**WHAT TO DO**
Retype the text of every item below verbatim, line for line, and omit the pictures from your answer.

**EXCERPTED DATA**
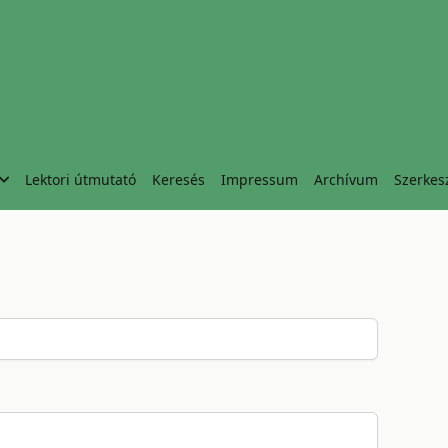
Lektori útmutató
Keresés
Impressum
Archívum
Szerkes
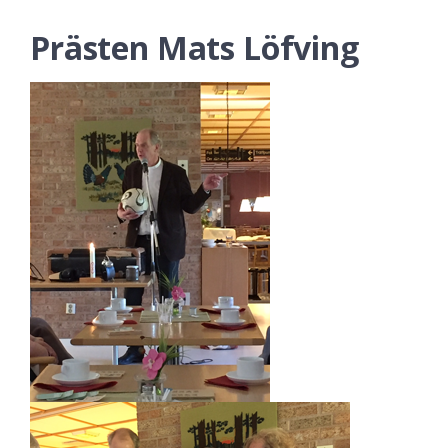
Prästen Mats Löfving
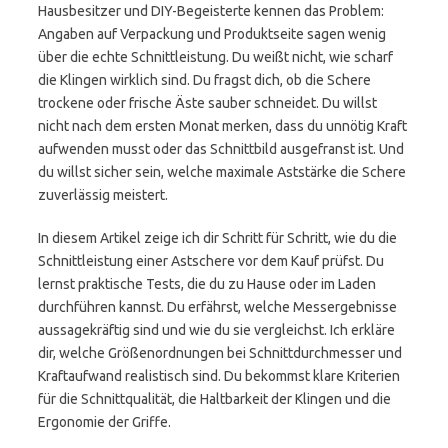
Hausbesitzer und DIY-Begeisterte kennen das Problem:
Angaben auf Verpackung und Produktseite sagen wenig
über die echte Schnittleistung. Du weißt nicht, wie scharf
die Klingen wirklich sind. Du fragst dich, ob die Schere
trockene oder frische Äste sauber schneidet. Du willst
nicht nach dem ersten Monat merken, dass du unnötig Kraft
aufwenden musst oder das Schnittbild ausgefranst ist. Und
du willst sicher sein, welche maximale Aststärke die Schere
zuverlässig meistert.
In diesem Artikel zeige ich dir Schritt für Schritt, wie du die
Schnittleistung einer Astschere vor dem Kauf prüfst. Du
lernst praktische Tests, die du zu Hause oder im Laden
durchführen kannst. Du erfährst, welche Messergebnisse
aussagekräftig sind und wie du sie vergleichst. Ich erkläre
dir, welche Größenordnungen bei Schnittdurchmesser und
Kraftaufwand realistisch sind. Du bekommst klare Kriterien
für die Schnittqualität, die Haltbarkeit der Klingen und die
Ergonomie der Griffe.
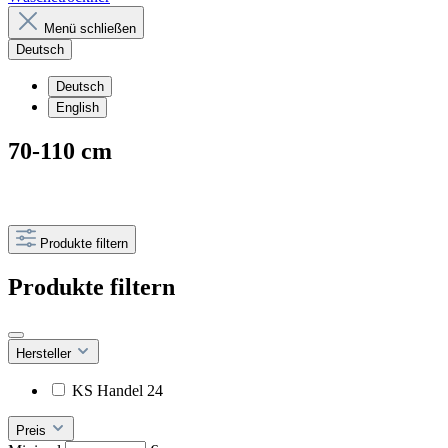
Menü schließen
Deutsch
Deutsch
English
70-110 cm
Produkte filtern
Produkte filtern
Hersteller
KS Handel 24
Preis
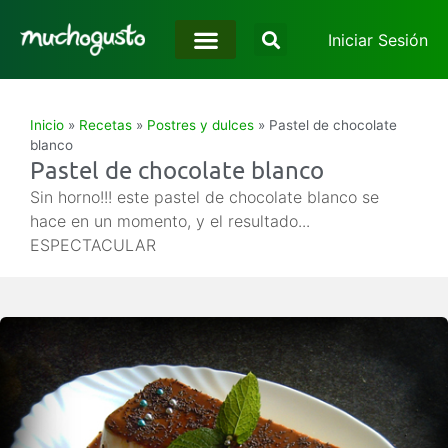
Iniciar Sesión
Inicio
»
Recetas
»
Postres y dulces
»
Pastel de chocolate
blanco
Pastel de chocolate blanco
Sin horno!!! este pastel de chocolate blanco se
hace en un momento, y el resultado...
ESPECTACULAR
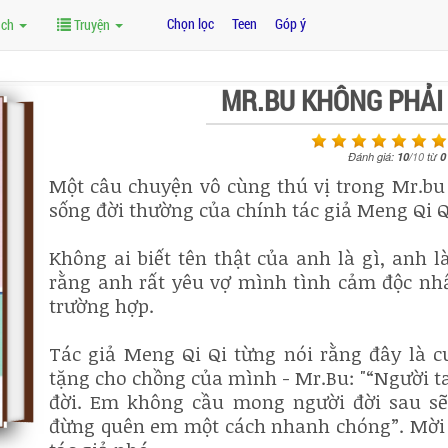
Chọn lọc
Teen
Góp ý
ách
Truyện
MR.BU KHÔNG PHẢI 
Đánh giá:
10
/
10
từ
0
Một câu chuyện vô cùng thú vị trong Mr.bu 
sống đời thường của chính tác giả Meng Qi 
Không ai biết tên thật của anh là gì, anh l
rằng anh rất yêu vợ mình tình cảm độc nhấ
trường hợp.
Tác giả Meng Qi Qi từng nói rằng đây là c
tặng cho chồng của mình - Mr.Bu: "“Người ta
đời. Em không cầu mong người đời sau s
đừng quên em một cách nhanh chóng”. Mời b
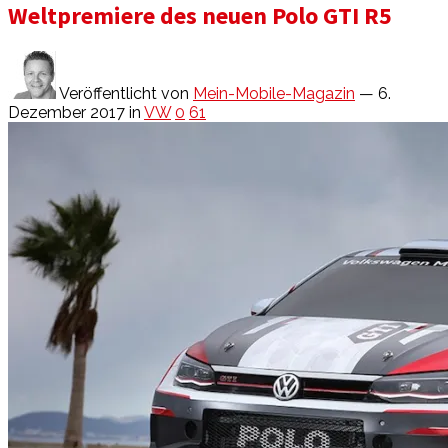
Weltpremiere des neuen Polo GTI R5
Veröffentlicht von
Mein-Mobile-Magazin
— 6.
Dezember 2017
in
VW
0
61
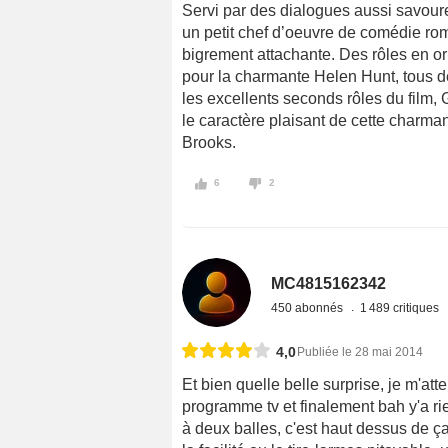
Servi par des dialogues aussi savoureu
un petit chef d’oeuvre de comédie rom
bigrement attachante. Des rôles en o
pour la charmante Helen Hunt, tous 
les excellents seconds rôles du film
le caractère plaisant de cette charma
Brooks.
6
2
MC4815162342
450 abonnés
1 489 critiques
4,0
Publiée le 28 mai 2014
Et bien quelle belle surprise, je m'at
programme tv et finalement bah y'a rie
à deux balles, c'est haut dessus de ç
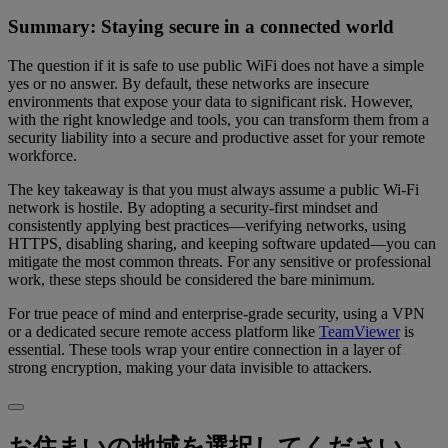
Summary: Staying secure in a connected world
The question if it is safe to use public WiFi does not have a simple
yes or no answer. By default, these networks are insecure
environments that expose your data to significant risk. However,
with the right knowledge and tools, you can transform them from a
security liability into a secure and productive asset for your remote
workforce.
The key takeaway is that you must always assume a public Wi-Fi
network is hostile. By adopting a security-first mindset and
consistently applying best practices—verifying networks, using
HTTPS, disabling sharing, and keeping software updated—you can
mitigate the most common threats. For any sensitive or professional
work, these steps should be considered the bare minimum.
For true peace of mind and enterprise-grade security, using a VPN
or a dedicated secure remote access platform like
TeamViewer
is
essential. These tools wrap your entire connection in a layer of
strong encryption, making your data invisible to attackers.
お住まいの地域を選択してください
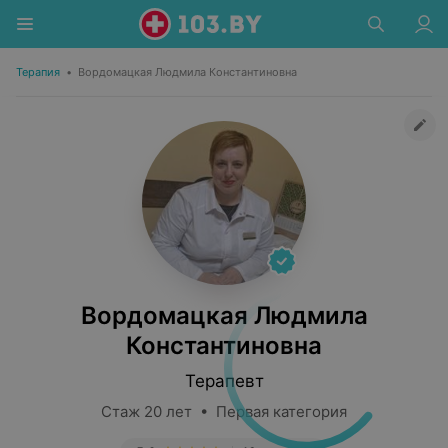
Терапия
•
Вордомацкая Людмила Константиновна
Вордомацкая Людмила
Константиновна
Терапевт
Стаж 20 лет • Первая категория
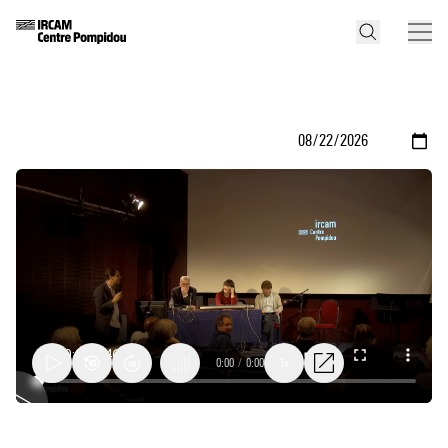
0:00
/
0:00
1x
Discussion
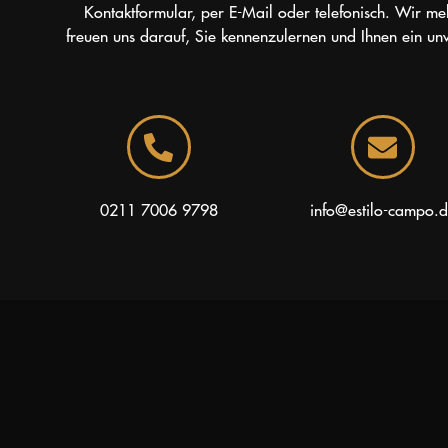
Kontaktformular, per E-Mail oder telefonisch. Wir me
freuen uns darauf, Sie kennenzulernen und Ihnen ein un
0211 7006 9798
info@estilo-campo.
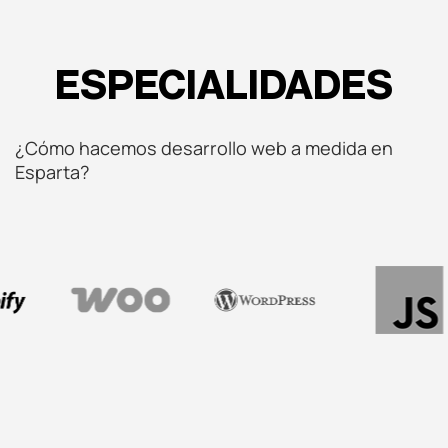
ESPECIALIDADES
¿Cómo hacemos desarrollo web a medida en
Esparta?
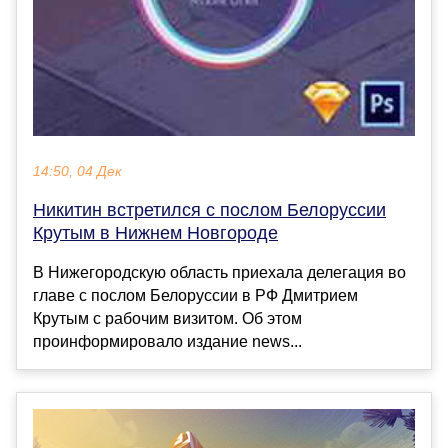
14:50, 04 Дек
Никитин встретился с послом Белоруссии
Крутым в Нижнем Новгороде
В Нижегородскую область приехала делегация во
главе с послом Белоруссии в РФ Дмитрием
Крутым с рабочим визитом. Об этом
проинформировало издание news...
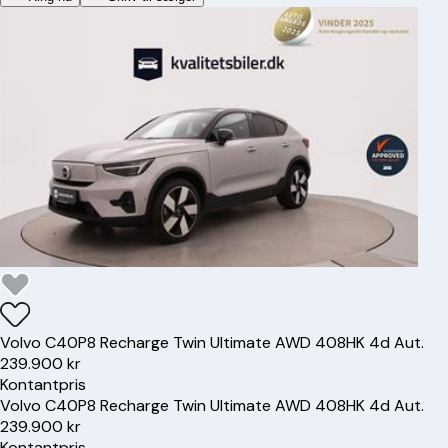
Volvo
C40
P8 Recharge Twin Ultimate AWD 408HK 4d Aut.
239.900 kr
Kontantpris
Volvo
C40
P8 Recharge Twin Ultimate AWD 408HK 4d Aut.
239.900 kr
Kontantpris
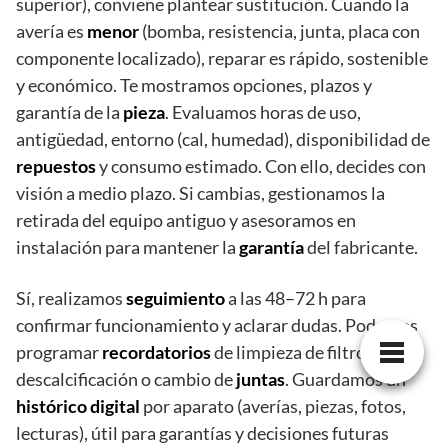
superior), conviene plantear sustitución. Cuando la
avería es
menor
(bomba, resistencia, junta, placa con
componente localizado), reparar es rápido, sostenible
y económico. Te mostramos opciones, plazos y
garantía de la
pieza
. Evaluamos horas de uso,
antigüedad, entorno (cal, humedad), disponibilidad de
repuestos
y consumo estimado. Con ello, decides con
visión a medio plazo. Si cambias, gestionamos la
retirada del equipo antiguo y asesoramos en
instalación para mantener la
garantía
del fabricante.
Sí, realizamos
seguimiento
a las 48–72 h para
confirmar funcionamiento y aclarar dudas. Podemos
programar
recordatorios
de limpieza de filtros,
descalcificación o cambio de
juntas
. Guardamos un
histórico digital
por aparato (averías, piezas, fotos,
lecturas), útil para garantías y decisiones futuras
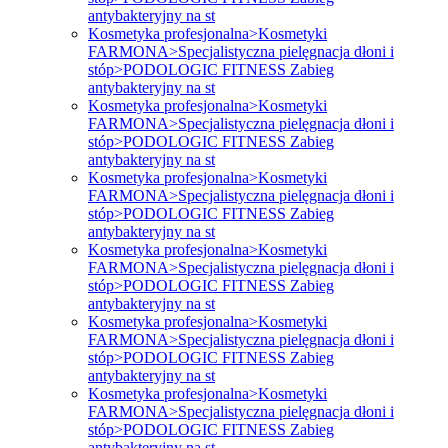
antybakteryjny na st
Kosmetyka profesjonalna>Kosmetyki
FARMONA>Specjalistyczna pielęgnacja dłoni i
stóp>PODOLOGIC FITNESS Zabieg
antybakteryjny na st
Kosmetyka profesjonalna>Kosmetyki
FARMONA>Specjalistyczna pielęgnacja dłoni i
stóp>PODOLOGIC FITNESS Zabieg
antybakteryjny na st
Kosmetyka profesjonalna>Kosmetyki
FARMONA>Specjalistyczna pielęgnacja dłoni i
stóp>PODOLOGIC FITNESS Zabieg
antybakteryjny na st
Kosmetyka profesjonalna>Kosmetyki
FARMONA>Specjalistyczna pielęgnacja dłoni i
stóp>PODOLOGIC FITNESS Zabieg
antybakteryjny na st
Kosmetyka profesjonalna>Kosmetyki
FARMONA>Specjalistyczna pielęgnacja dłoni i
stóp>PODOLOGIC FITNESS Zabieg
antybakteryjny na st
Kosmetyka profesjonalna>Kosmetyki
FARMONA>Specjalistyczna pielęgnacja dłoni i
stóp>PODOLOGIC FITNESS Zabieg
antybakteryjny na st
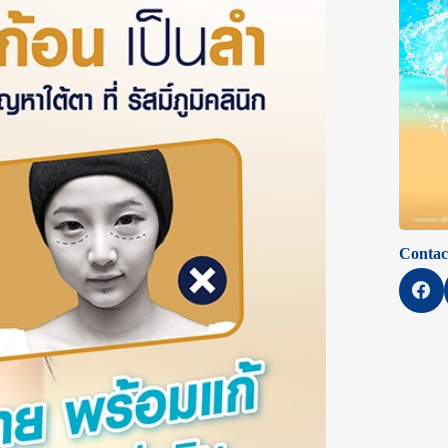
Contac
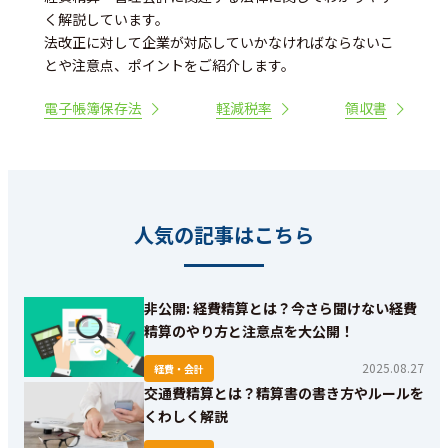
く解説しています。
法改正に対して企業が対応していかなければならないこ
とや注意点、ポイントをご紹介します。
電子帳簿保存法
軽減税率
領収書
人気の記事はこちら
非公開: 経費精算とは？今さら聞けない経費
精算のやり方と注意点を大公開！
2025.08.27
経費・会計
交通費精算とは？精算書の書き方やルールを
くわしく解説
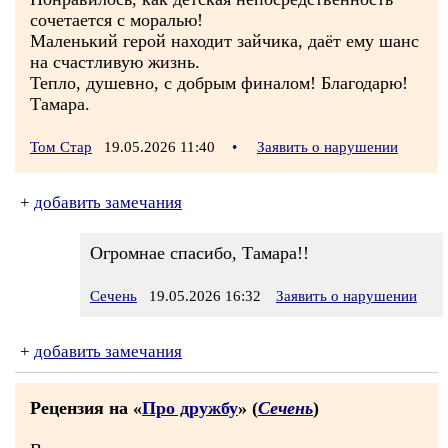
сочетается с моралью!
Маленький герой находит зайчика, даёт ему шанс
на счастливую жизнь.
Тепло, душевно, с добрым финалом! Благодарю!
Тамара.
Том Стар
19.05.2026 11:40
•
Заявить о нарушении
+
добавить замечания
Огромнае спасибо, Тамара!!
Сечень
19.05.2026 16:32
Заявить о нарушении
+
добавить замечания
Рецензия на «
Про дружбу
» (
Сечень
)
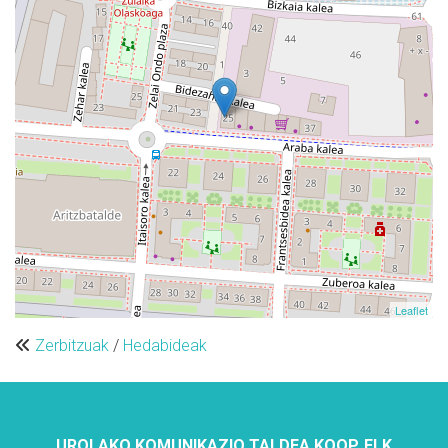
Leaflet
Zerbitzuak
/
Hedabideak
UROLAKO KOMUNIKAZIO TALDEA KOOP. ELK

**SOLUTION FOR THIS EXERCISE**
Lektori útmutató
Keresés
Impressum
Archívum
Szerkes
Prästen Mats Löfving
Hausbesitzer und DIY-Begeisterte kennen das Problem:
Angaben auf Verpackung und Produktseite sagen wenig
über die echte Schnittleistung. Du weißt nicht, wie scharf
die Klingen wirklich sind. Du fragst dich, ob die Schere
trockene oder frische Äste sauber schneidet. Du willst
nicht nach dem ersten Monat merken, dass du unnötig Kraft
aufwenden musst oder das Schnittbild ausgefranst ist. Und
du willst sicher sein, welche maximale Aststärke die Schere
zuverlässig meistert.
In diesem Artikel zeige ich dir Schritt für Schritt, wie du die
Schnittleistung einer Astschere vor dem Kauf prüfst. Du
lernst praktische Tests, die du zu Hause oder im Laden
durchführen kannst. Du erfährst, welche Messergebnisse
aussagekräftig sind und wie du sie vergleichst. Ich erkläre
dir, welche Größenordnungen bei Schnittdurchmesser und
Kraftaufwand realistisch sind. Du bekommst klare Kriterien
für die Schnittqualität, die Haltbarkeit der Klingen und die
Ergonomie der Griffe.
Menü schließen
Deutsch
Deutsch
English
70-110 cm
Produkte filtern
Produkte filtern
Hersteller
KS Handel 24
Preis
Iniciar Sesión
Inicio
»
Recetas
»
Postres y dulces
»
Pastel de chocolate
blanco
Pastel de chocolate blanco
Sin horno!!! este pastel de chocolate blanco se
hace en un momento, y el resultado...
ESPECTACULAR
Chọn lọc
Teen
Góp ý
ách
Truyện
MR.BU KHÔNG PHẢI 
Đánh giá:
10
/
10
từ
0
Một câu chuyện vô cùng thú vị trong Mr.bu 
sống đời thường của chính tác giả Meng Qi 
Không ai biết tên thật của anh là gì, anh l
rằng anh rất yêu vợ mình tình cảm độc nhấ
trường hợp.
Tác giả Meng Qi Qi từng nói rằng đây là c
tặng cho chồng của mình - Mr.Bu: "“Người ta
đời. Em không cầu mong người đời sau s
đừng quên em một cách nhanh chóng”. Mời b
Weltpremiere des neuen Polo GTI R5
Veröffentlicht von
Mein-Mobile-Magazin
— 6.
Dezember 2017
in
VW
0
61
Servi par des dialogues aussi savoureu
un petit chef d’oeuvre de comédie rom
bigrement attachante. Des rôles en o
pour la charmante Helen Hunt, tous 
les excellents seconds rôles du film
le caractère plaisant de cette charma
Brooks.
6
2
MC4815162342
450 abonnés
1 489 critiques
4,0
Publiée le 28 mai 2014
Et bien quelle belle surprise, je m'at
programme tv et finalement bah y'a rie
à deux balles, c'est haut dessus de ç
Summary: Staying secure in a connected world
The question if it is safe to use public WiFi does not have a simple
yes or no answer. By default, these networks are insecure
environments that expose your data to significant risk. However,
with the right knowledge and tools, you can transform them from a
security liability into a secure and productive asset for your remote
workforce.
The key takeaway is that you must always assume a public Wi-Fi
network is hostile. By adopting a security-first mindset and
consistently applying best practices—verifying networks, using
HTTPS, disabling sharing, and keeping software updated—you can
mitigate the most common threats. For any sensitive or professional
work, these steps should be considered the bare minimum.
For true peace of mind and enterprise-grade security, using a VPN
or a dedicated secure remote access platform like
TeamViewer
is
essential. These tools wrap your entire connection in a layer of
strong encryption, making your data invisible to attackers.
お住まいの地域を選択してください
Терапия
•
Вордомацкая Людмила Константиновна
Вордомацкая Людмила
Константиновна
Терапевт
Стаж 20 лет • Первая категория
0:00
/
0:00
1x
Discussion
Kontaktformular, per E-Mail oder telefonisch. Wir me
freuen uns darauf, Sie kennenzulernen und Ihnen ein un
0211 7006 9798
info@estilo-campo.
ESPECIALIDADES
¿Cómo hacemos desarrollo web a medida en
Esparta?
14:50, 04 Дек
Никитин встретился с послом Белоруссии
Крутым в Нижнем Новгороде
В Нижегородскую область приехала делегация во
главе с послом Белоруссии в РФ Дмитрием
Крутым с рабочим визитом. Об этом
проинформировало издание news...
Volvo
C40
P8 Recharge Twin Ultimate AWD 408HK 4d Aut.
239.900 kr
Kontantpris
Volvo
C40
P8 Recharge Twin Ultimate AWD 408HK 4d Aut.
239.900 kr
Kontantpris
superior), conviene plantear sustitución. Cuando la
avería es
menor
(bomba, resistencia, junta, placa con
componente localizado), reparar es rápido, sostenible
y económico. Te mostramos opciones, plazos y
garantía de la
pieza
. Evaluamos horas de uso,
antigüedad, entorno (cal, humedad), disponibilidad de
repuestos
y consumo estimado. Con ello, decides con
visión a medio plazo. Si cambias, gestionamos la
retirada del equipo antiguo y asesoramos en
instalación para mantener la
garantía
del fabricante.
Sí, realizamos
seguimiento
a las 48–72 h para
confirmar funcionamiento y aclarar dudas. Podemos
programar
recordatorios
de limpieza de filtros,
descalcificación o cambio de
juntas
. Guardamos un
histórico digital
por aparato (averías, piezas, fotos,
lecturas), útil para garantías y decisiones futuras
antybakteryjny na st
Kosmetyka profesjonalna>Kosmetyki
FARMONA>Specjalistyczna pielęgnacja dłoni i
stóp>PODOLOGIC FITNESS Zabieg
antybakteryjny na st
Kosmetyka profesjonalna>Kosmetyki
FARMONA>Specjalistyczna pielęgnacja dłoni i
stóp>PODOLOGIC FITNESS Zabieg
antybakteryjny na st
Kosmetyka profesjonalna>Kosmetyki
FARMONA>Specjalistyczna pielęgnacja dłoni i
stóp>PODOLOGIC FITNESS Zabieg
antybakteryjny na st
Kosmetyka profesjonalna>Kosmetyki
FARMONA>Specjalistyczna pielęgnacja dłoni i
stóp>PODOLOGIC FITNESS Zabieg
antybakteryjny na st
Kosmetyka profesjonalna>Kosmetyki
FARMONA>Specjalistyczna pielęgnacja dłoni i
stóp>PODOLOGIC FITNESS Zabieg
antybakteryjny na st
Kosmetyka profesjonalna>Kosmetyki
FARMONA>Specjalistyczna pielęgnacja dłoni i
stóp>PODOLOGIC FITNESS Zabieg
antybakteryjny na st
Contac
く解説しています。
法改正に対して企業が対応していかなければならないこ
とや注意点、ポイントをご紹介します。
電子帳簿保存法
軽減税率
領収書
人気の記事はこちら
非公開: 経費精算とは？今さら聞けない経費
精算のやり方と注意点を大公開！
2025.08.27
経費・会計
交通費精算とは？精算書の書き方やルールを
くわしく解説
сочетается с моралью!
Маленький герой находит зайчика, даёт ему шанс
на счастливую жизнь.
Тепло, душевно, с добрым финалом! Благодарю!
Тамара.
Том Стар
19.05.2026 11:40
•
Заявить о нарушении
+
добавить замечания
Огромнае спасибо, Тамара!!
Сечень
19.05.2026 16:32
Заявить о нарушении
+
добавить замечания
Рецензия на «
Про дружбу
» (
Сечень
)
Leaflet
Zerbitzuak
/
Hedabideak
UROLAKO KOMUNIKAZIO TALDEA KOOP. ELK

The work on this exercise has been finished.